‘Red alert’ search for Michigan woman missing in Peru widens: Police

Courtesy: Carlos Valpeoz(NEW YORK) — The desperate search for a visually impaired Michigan woman missing in Peru has shifted into “red alert” status with police fanning out across the country, combing towns and Incan ruins, officials said.

Carla Valpeoz, 35, of Detroit, hasn’t been heard from since Dec. 12 and police said she was last spotted entering the ancient Incan ruins at the Pisac Archaeological Park in the South American country’s Sacred Valley region.

“We are committed to the Sacred Valley of the Incas. We have teams on all fronts searching for her at the moment throughout the area and we have dedicated our entire force to find this person because we are very worried,” Col. Manual Mar of the Peru national police said at a news conference Wednesday night.

Mar said police have widened the search for Valpeoz from Cusco, where she spent the night in a hostel on Dec. 11, to Pisac, about 21 miles east of Cusco, where she was spotted on Dec. 12 walking into the Incan ruins there.

“We cannot stress how urgent it is to locate my sister because a lot of time has passed,” Valpeoz’s brother, Carlos Valpeoz of Brooklyn, New York, told ABC News on Thursday.

He said his father, Carlos Valpeoz Sr., traveled to Peru and is actively helping police search for her. The U.S. State Department is also helping in the search, officials said.

Mar said police are searching the Arequipa region of Peru, more than 300 miles south of Cusco, and in Puerto Maldonado and Puno, more than 240 miles to the east of Cusco.

“We have deployed the red alert to start the search in all of the police stations of Cusco as well as Arequipa, Puerto Maldonado and Puno,” Mar said.

Carlos Valpeoz said people have called his family with unconfirmed tips of sightings of his sister in Arequipa, Puerto, Maldanodo, Puna and another town in the Sacred Valley called Urubamba. He said those tips were passed on to police.

Valpeoz, who walks with a white cane, was reported missing to police by a friend on Dec. 15, when she failed to show up at the Jorge Chávez International Airport in Lima to catch a flight back to Michigan.

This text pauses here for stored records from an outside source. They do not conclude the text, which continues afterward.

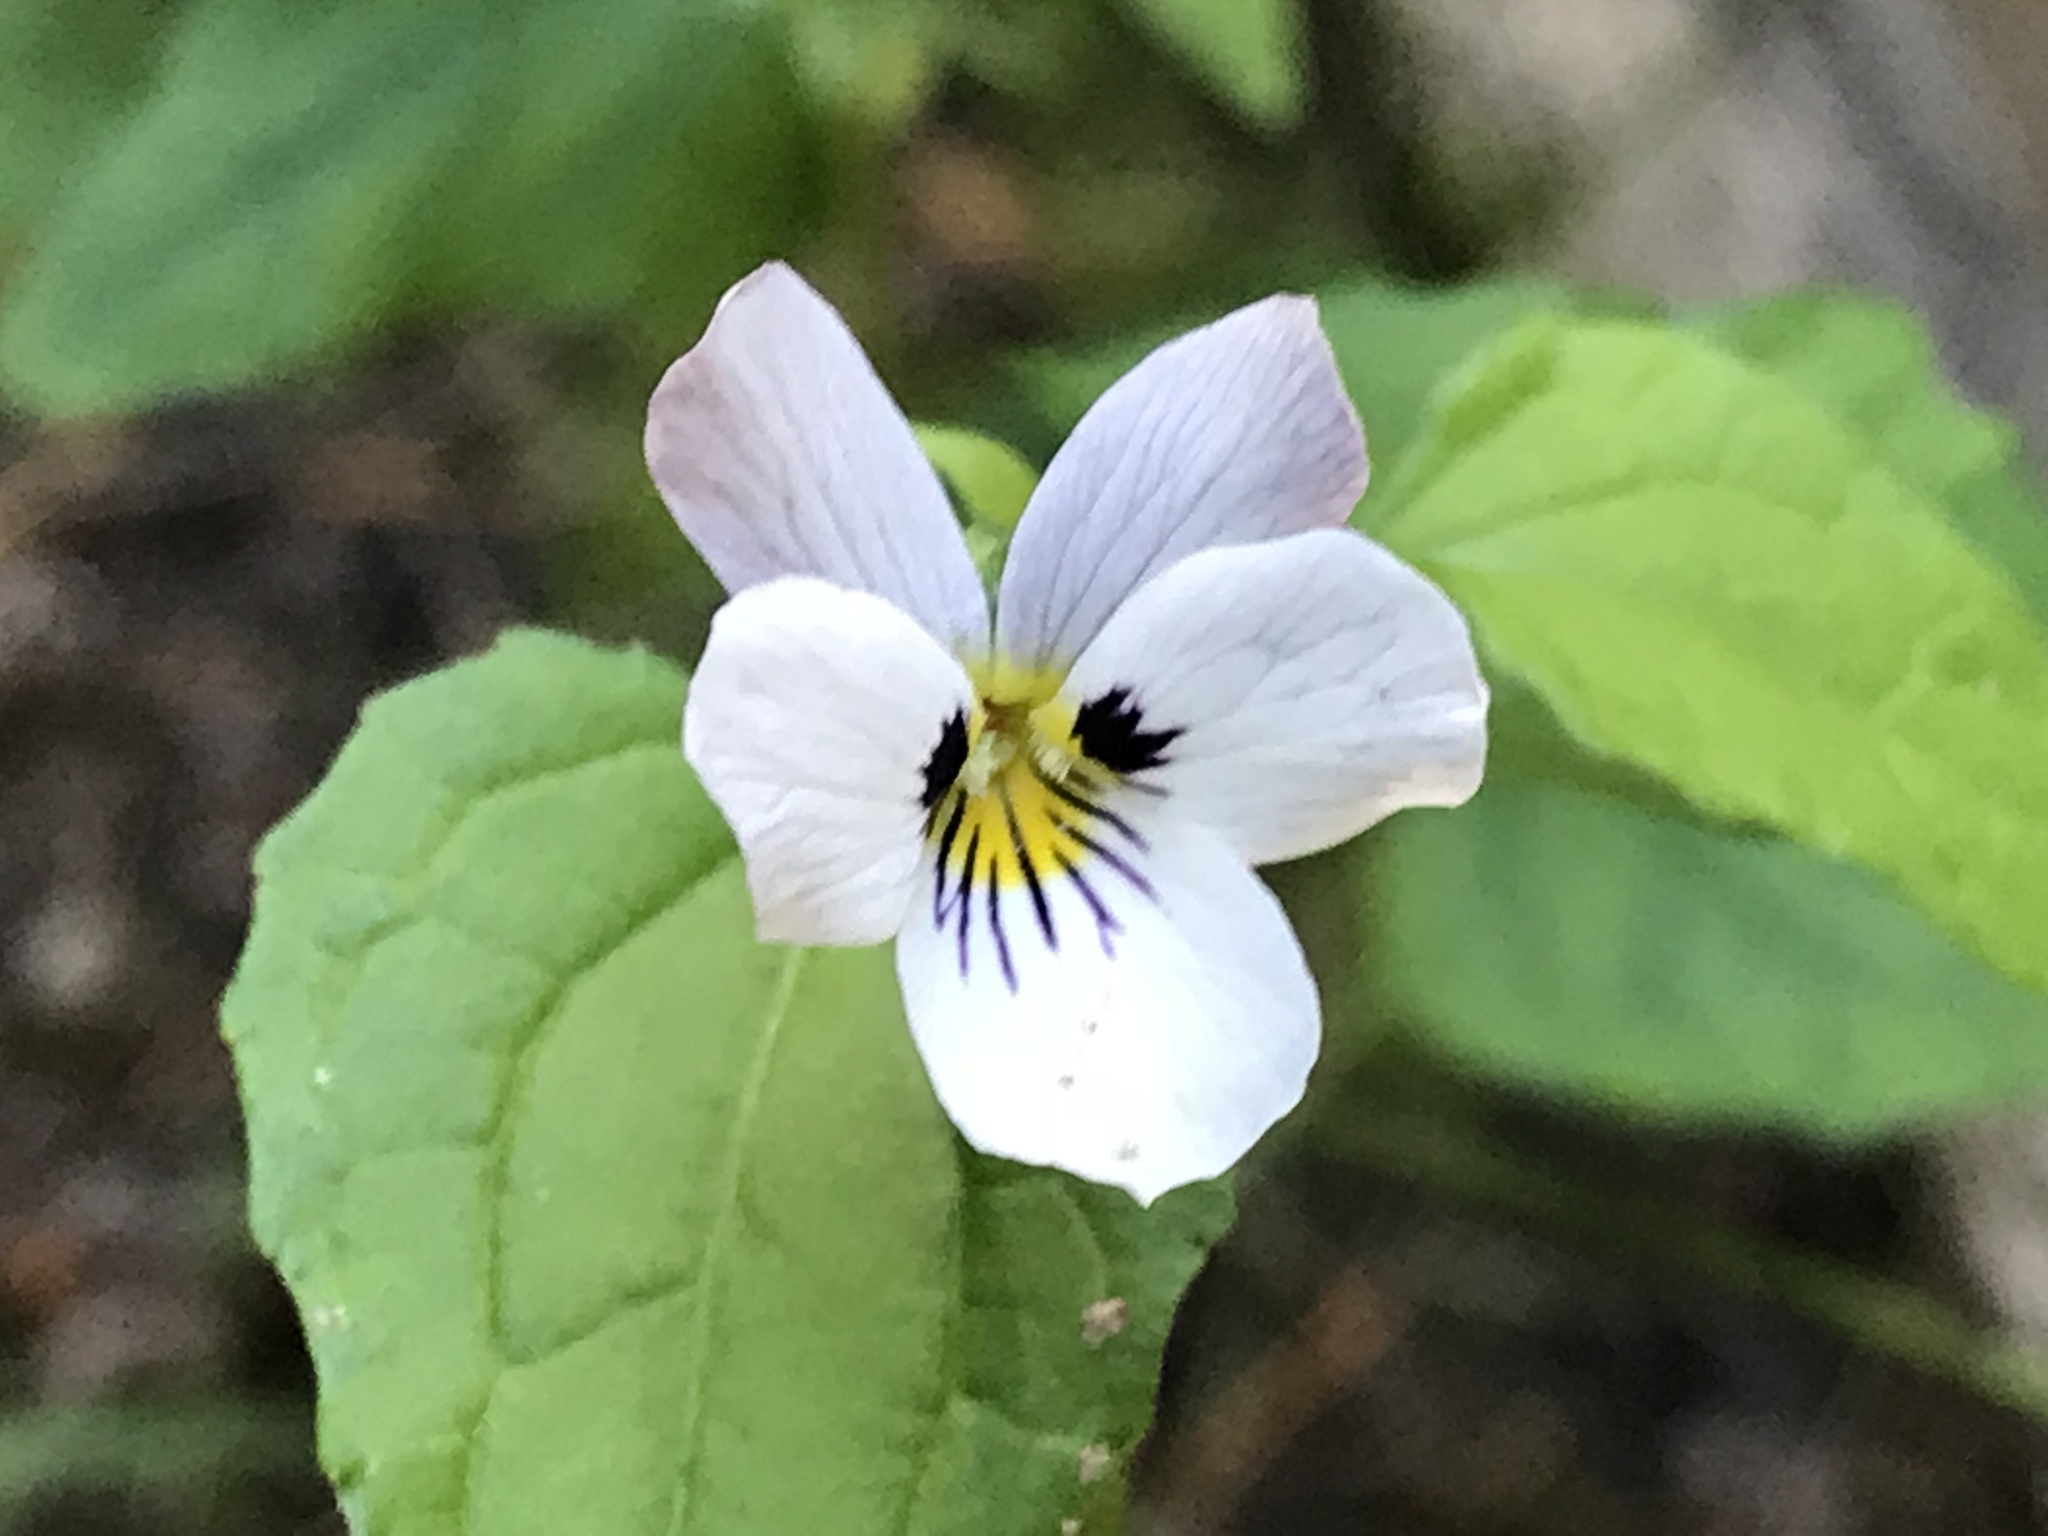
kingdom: Plantae
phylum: Tracheophyta
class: Magnoliopsida
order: Malpighiales
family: Violaceae
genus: Viola
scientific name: Viola ocellata
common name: Western heart's ease
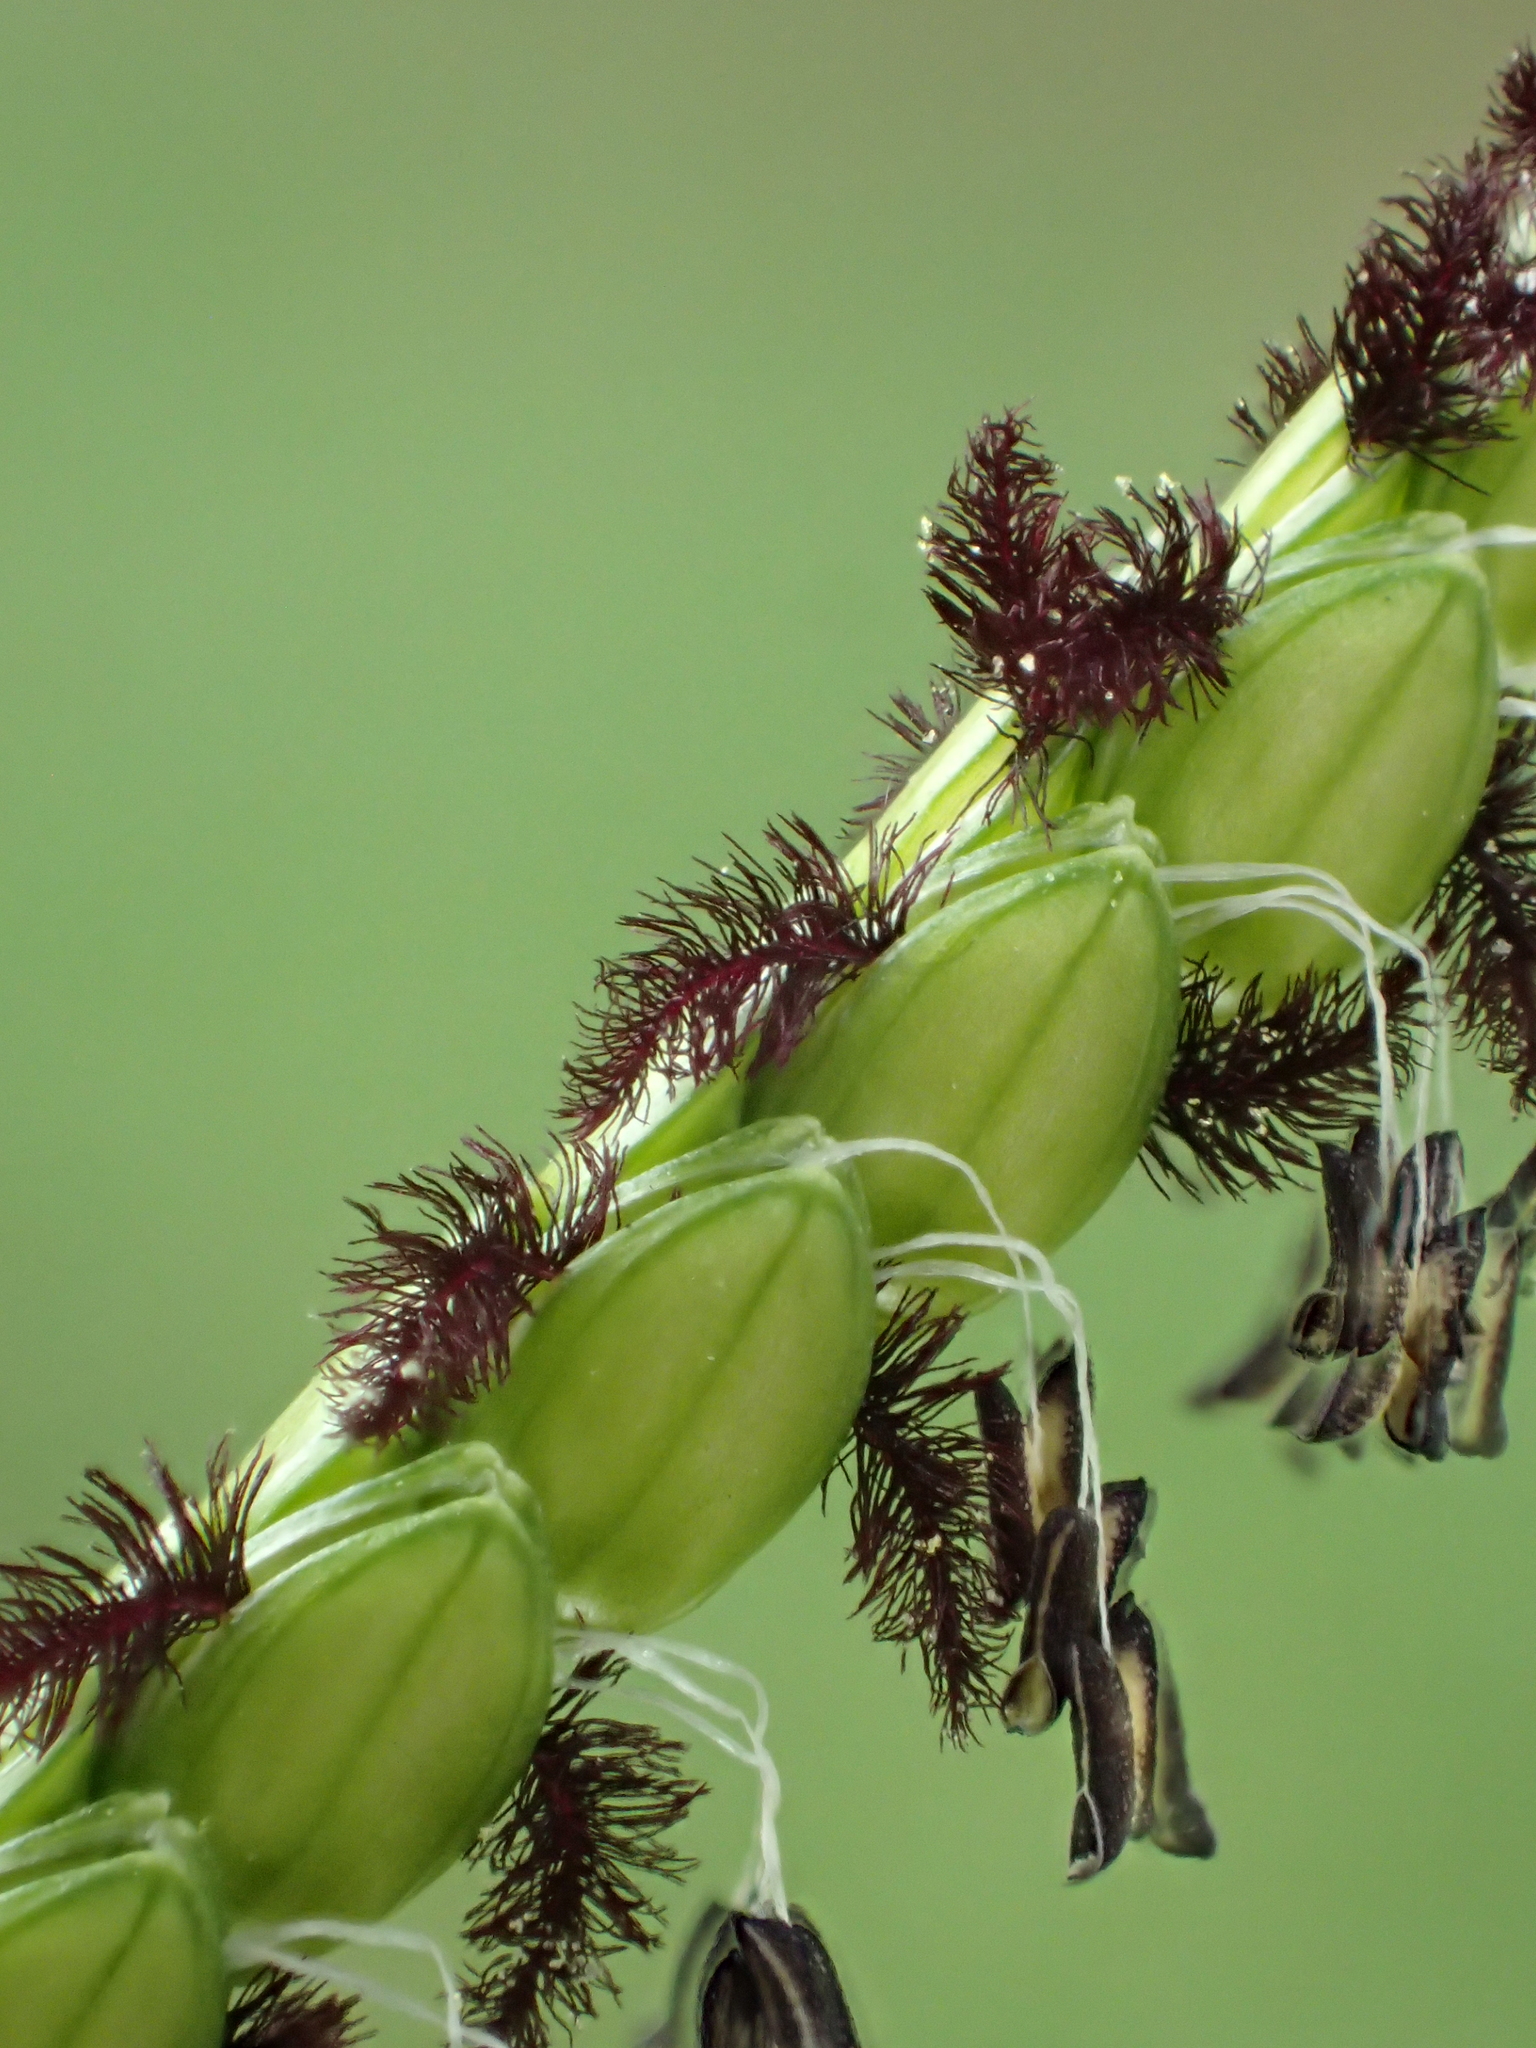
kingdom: Plantae
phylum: Tracheophyta
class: Liliopsida
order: Poales
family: Poaceae
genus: Paspalum
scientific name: Paspalum orbiculare
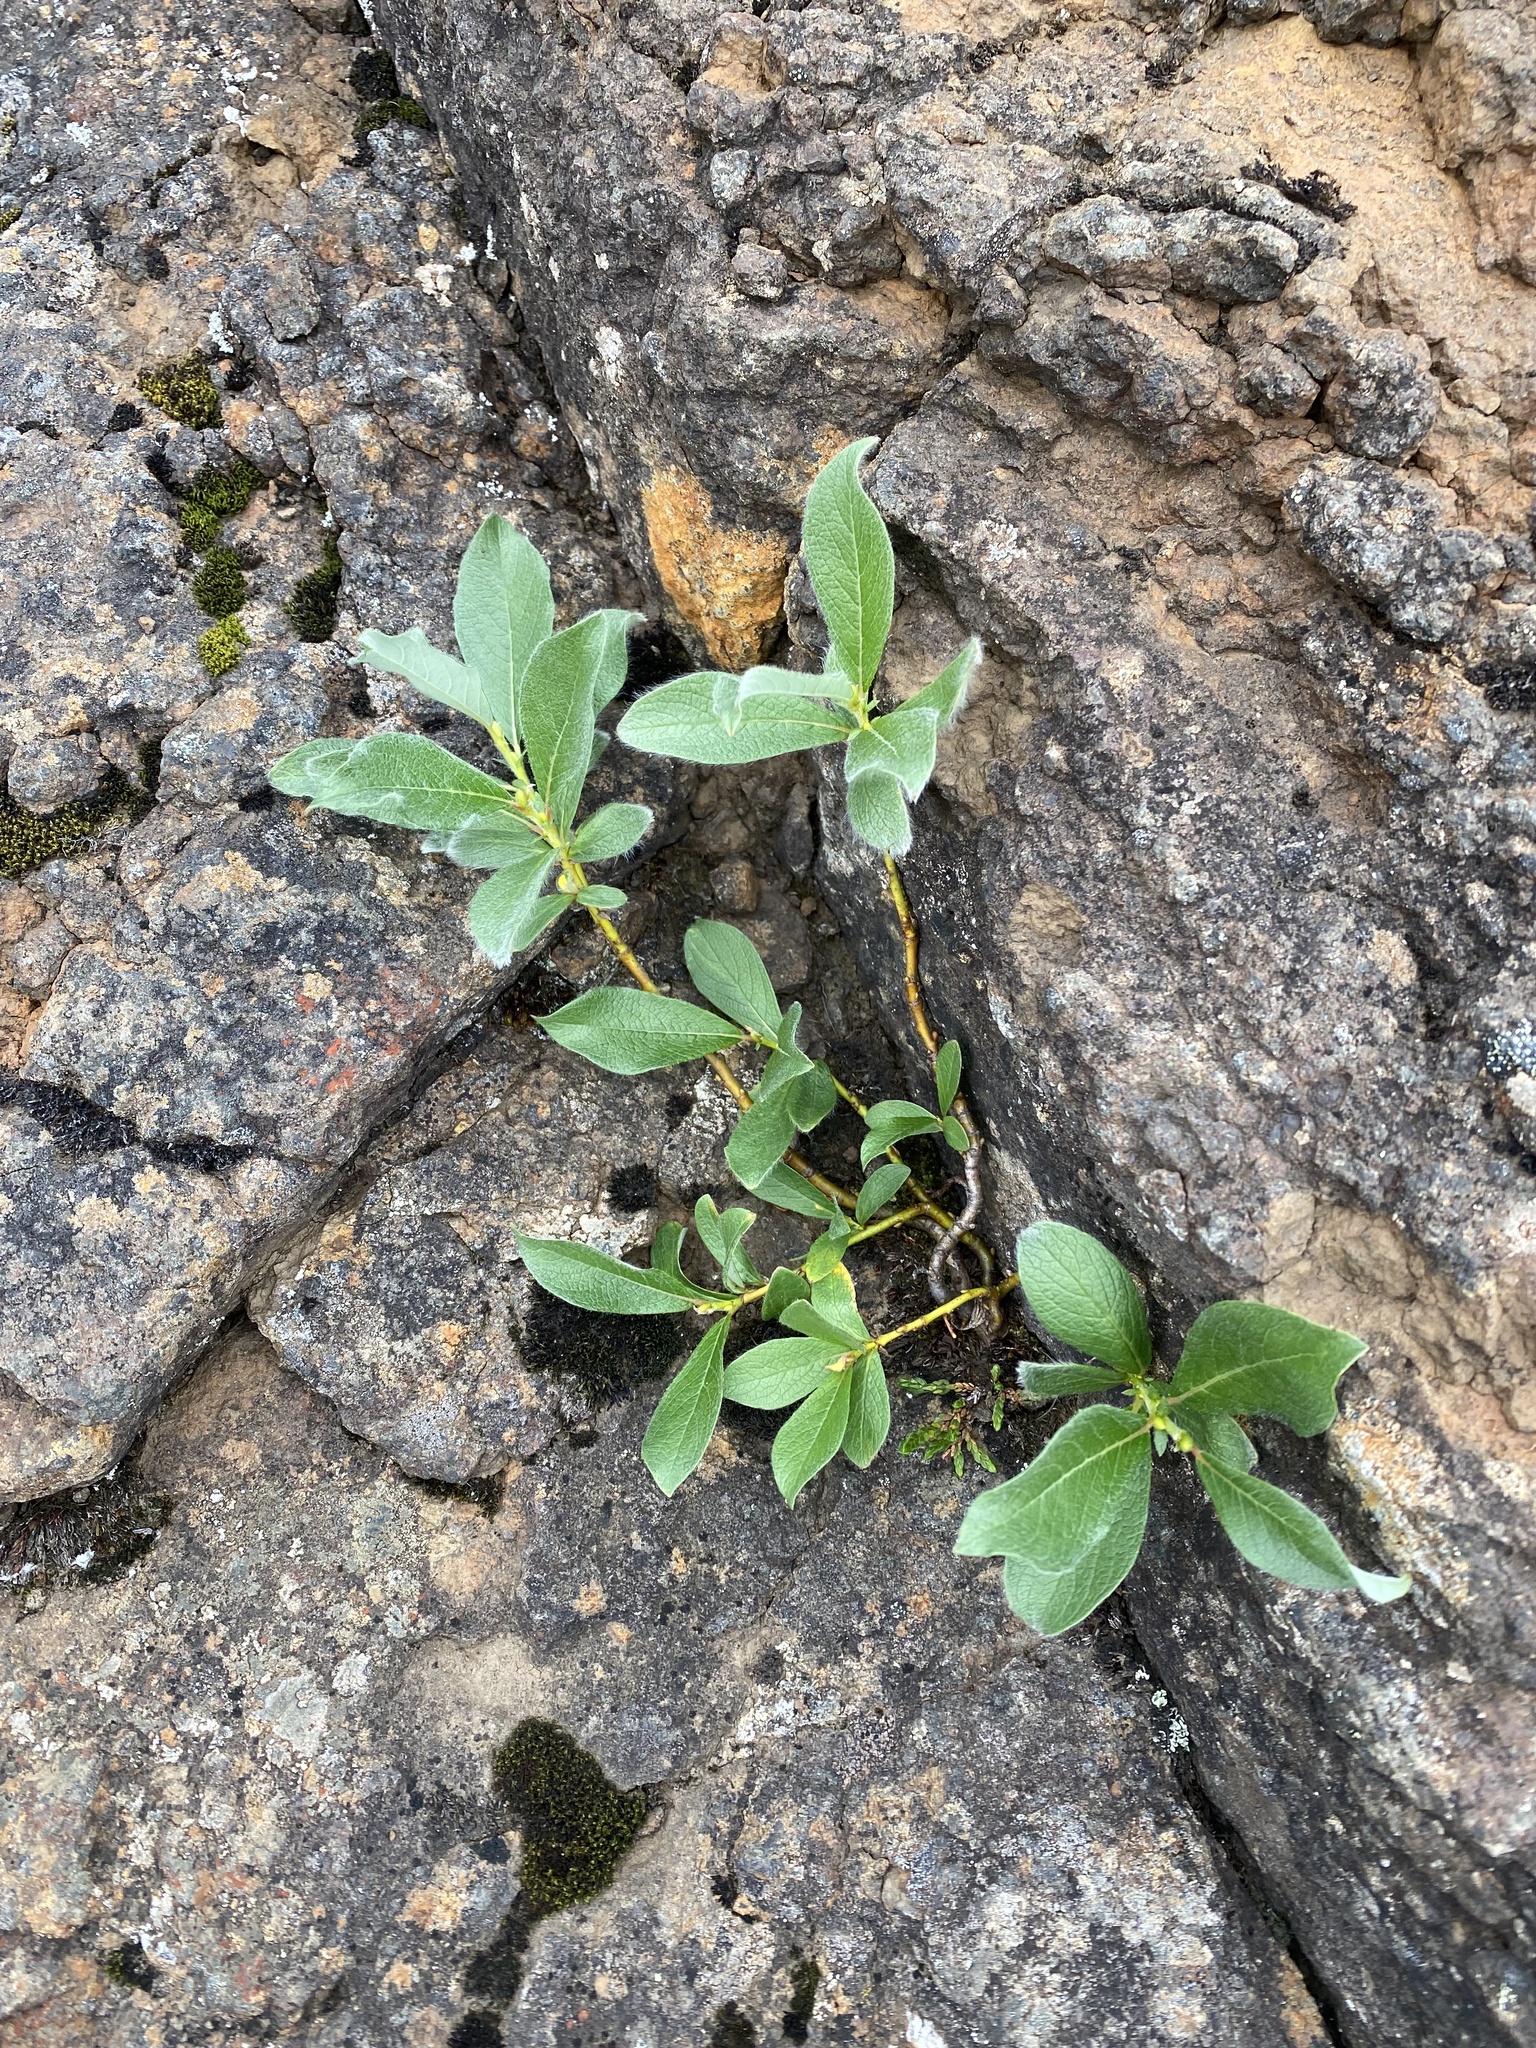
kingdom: Plantae
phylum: Tracheophyta
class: Magnoliopsida
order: Malpighiales
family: Salicaceae
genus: Salix
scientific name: Salix reptans
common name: Arctic creeping willow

Mar said she spent the night of Dec. 11 at the Pariwana Hostel in Cusco and that police have obtained surveillance video of her leaving the hostel in a taxi at 8:45 a.m. on Dec. 12.

He said police have interviewed the taxi driver, who said he took Valpeoz to a transportation hub in Cusco, where she took a second car to Pisac.

“So this is the info we have at the moment,” Mar said. “At this moment we have moved our teams to Pisac with high-mountain personnel and we are sweeping all the sanctuary and the perimeter in Pisac.”

Carlos Valpeoz told ABC News that his sister flew to Peru the first week of December to attend a friend’s wedding. He said the day before she vanished she visited the famous Inca ruins of Machu Picchu, where she connected with a tour group that guided her to the highest peak overlooking the ruins.

Carla Valpeoz is an advocate for the visually-impaired and author of the travel book “Visionless Adventures.” She also worked as a tour guide at the Arab American National Museum in the Detroit, Michigan, suburb of Dearborn.

In a YouTube video she posted, she said she was diagnosed with optic nerve atrophy when she was 10 and has been gradually going blind ever since.

Carlos Valpeoz said his sister is an avid traveler, who often takes trips on her own. She visited Egypt, Yemen, taught English in Papua New Guinea and traveled extensively throughout Central and South America.

“So it’s my belief that she wanted to see and experience as much as she could before she couldn’t see anymore. I think that is a driving force for her. She wanted to travel as much as she could whether with friends or independently,” he said.